The Five Greatest Share Market Myths

Shares, Strategies & Common Sense

To a large degree, the investment community is its own worst enemy in scaring off the individual investor. This is very unfortunate because share investing is one of the best avenues the average person has of accumulating substantial wealth.


P/E ratios are easy to find. Just about every newspaper, magazine and share report publishes P/E ratios. Everybody seems to talk about them when discussing shares. So P/E ratios must be a great way to compare shares.

Right? Wrong!

If you were told that Fly-By-Nite Industries had a P/E of 7, and Fantastic Plastics Inc. had a P/E of 14, would you buy Fly-By-Nite Industries instead of Fantastic Plastics Inc.? You might, but you wouldn't be comfortable making that decision. Why? Because you need more information. You'd like to know a whole lot of things before you decide which share to buy. One of the most important things you'd like to know is the worth of each share based upon its earnings, profitability and other key financial data. In other words, you'd like to have a sense of the share's intrinsic value. P/E ratios don't say anything about a share's value!

What investors need is a Value to Price ratio. With a Value to Price ratio, investors would know immediately whether a share was cheap, expensive or fairly priced. But this means we have to have a way of computing value. Of course there are theories and formulas for computing intrinsic value. But they are complex, and some sophisticated investors even say they are unfathomable. Consequently, most investors, even the pros, don't begin to look at share's intrinsic value! They resort to trivial devices like comparing P/E ratios.


A woman recently said to me, "I'm just scared to death of shares. I can't afford to lose my hard earned money." The perception of high risk in share investing is not totally without merit. Many investors have lost substantial sums of money in the market. Visions of investors jumping out of windows back in 1929 are graphic reminders of the risk inherent in share investing.

Recent events in the market...the Great Crash of '87, the Friday the 13th Mini-meltdown, the ills of Program Trading, insider trading, the Mercury Financial and Bre-X scandals, have also contributed to the casino image associated with share investing. This is very unfortunate because share investing is one of the best ways the average person has of accumulating substantial wealth. It just requires a few simple techniques and some discipline. In fact, it can be a lot safer than investing in real estate, collectibles, or your own business.

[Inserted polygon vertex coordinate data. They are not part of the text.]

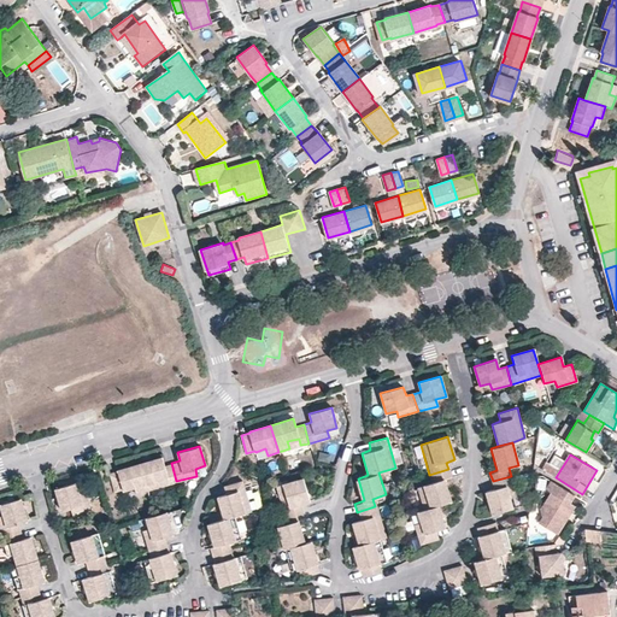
[(139,463),(146,491),(158,487),(156,481),(168,477),(169,483),(176,481),(171,463),(164,465),(162,457),(139,463)]
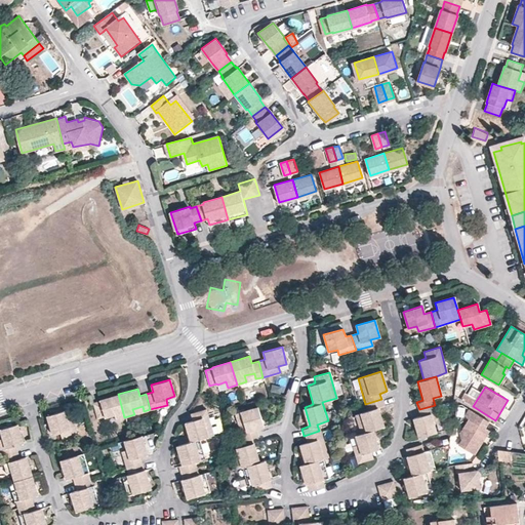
[(93,403),(97,417),(104,416),(105,417),(113,414),(115,419),(124,417),(118,394),(99,399),(101,401),(93,403)]
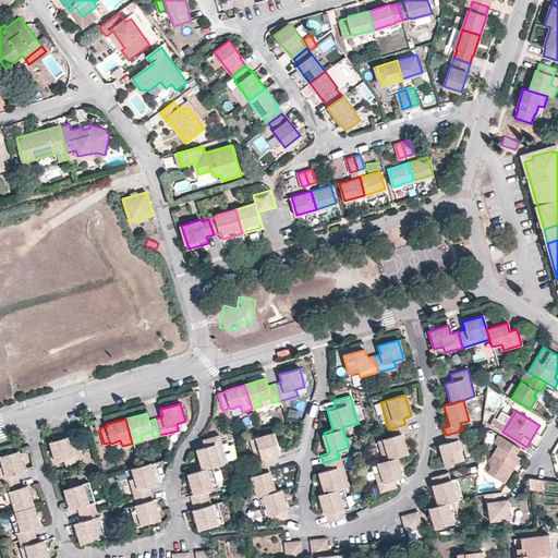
[(376,451),(379,462),(392,458),(404,455),(398,435),(408,432),(405,424),(388,429),(391,437),(379,440),(381,450),(376,451)]
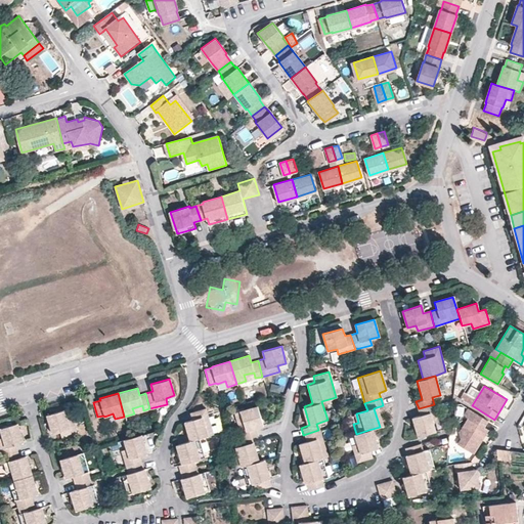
[(412,417),(419,436),(436,431),(433,422),(438,421),(434,404),(419,408),(420,415),(412,417)]
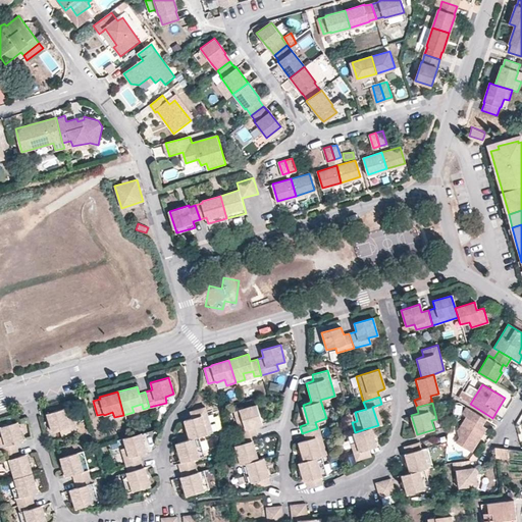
[(232,412),(240,435),(256,430),(255,426),(261,424),(256,405),(232,412)]
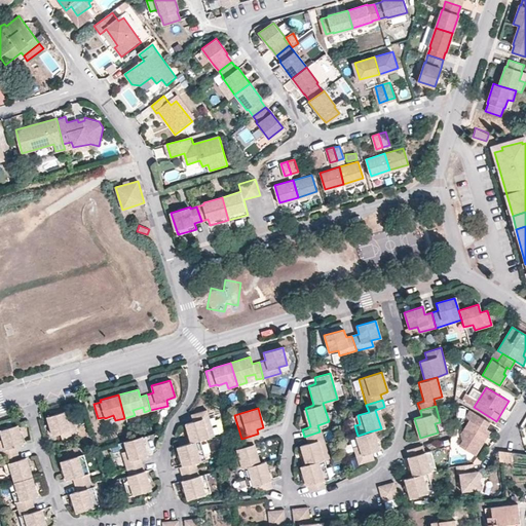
[(184,422),(189,441),(198,439),(213,434),(204,409),(190,413),(192,420),(184,422)]
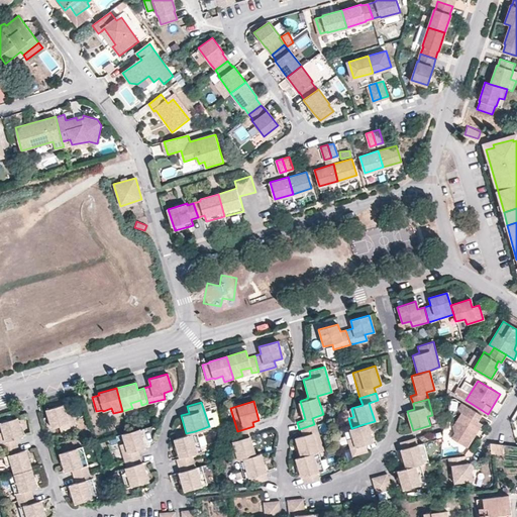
[(45,408),(52,426),(59,424),(62,431),(76,426),(71,410),(66,412),(63,403),(45,408)]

Here's how to make good money in shares at low risk:
  • Buy shares with consistent, predictable earnings growth
  • Buy shares with earnings growth rates of at least equal to the sum of current inflation and interest rates
  • Do Not put more than 10% of your money into any single share
  • Do Not own more than two shares in the same industry
  • Do Not plunge into the market. Spread the investments over time.
  • Use Stop-Sell orders to limit risk

Shares with consistent, predictable earnings growth are the safest shares you can buy. They represent the best managed companies in America. A share portfolio with an average earnings growth rate of at least 14%/yr. has a high probability of doubling in five years. In twenty years it will have increased by 1,500 percent.

If you bought 10 shares, and limited your loss on any single share to 10% by using Stop-Sell orders, your total portfolio risk is only 10%. Your risk on any single share is only 1% of your total portfolio. How many investments can you think of that have the upside potential of shares with such limited risk exposure?


There's an old adage that says the way to make money in the stock market is to buy low and to sell high. That, of course, is an irrefutable truth. The only problem is that many investors confuse this bit of conventional wisdom with the assumption that if the price of a share is going down it is low, and if it is going up it is high. Consequently, they buy shares on the way down and sell on the way up. There's hardly a worse thing an investor could do.

Shares are bought on the expectation that they will go up. If a share is going up in price, it is fulfilling that expectation. When the price is going down, it is denying that expectation. Therefore, it is logical to buy a share when its price is going up. Moreover, one of the best times to buy a share is when the price has broken above an old high. At this point there are no unhappy holders who are waiting to dump the share. If the share is fairly valued, there should be clear sailing ahead.


For many years stockbrokers and mutual fund salesmen have been saying that shares are a hedge against inflation. Well, they are and they aren't. It depends on how you look at it.

A true inflation hedge is one that goes up in value with higher a house, or gold, or collectibles. But, the fact is, inflation is the stock market's number one enemy. When inflation goes up, interest rates go up and two things happen. For one thing, investors say, "Golly, I can make all that money on high interest rate bonds so why should I invest in stocks." So they take their money out of the stock market, and share prices go down. The second thing that happens is that the cost of doing business goes up. So corporate earnings go down, and share prices go down.

So why in the world would anybody say that shares are a hedge against inflation? It's because they can make money in shares faster than inflation will eat it up. All they have to do is invest in shares which have earnings growth rates higher than the sum of inflation and long-term interest rates. When they do that, the price of the share will go up faster than inflation. And they will be whipping inflation by staying ahead of it.


Of all the myths in the market, this may be the cruelest and the most foolish. Everyone knows that the elderly are not supposed to take risks. They must be very conservative because their earnings power is limited. They can't afford to lose their money! Well, who decided that young people could afford to lose their money?

If any group needed to watch every penny, it's the young. They need money to start a family, buy a house, buy furniture, save for the future and on and on. Furthermore, young people usually are at the low end of the earnings scale. They have precious little disposable income.

Young people have an invaluable asset on their side, however. Time. They don't need to take risk. They can invest in tried and true companies that make money year in and year out. At 10%/year growth, their investments will double every seven years. By the time baby is off to college, that initial safe investment has increased by a factor of eight.

When you have time, you can afford patience. Patience pays off in the market.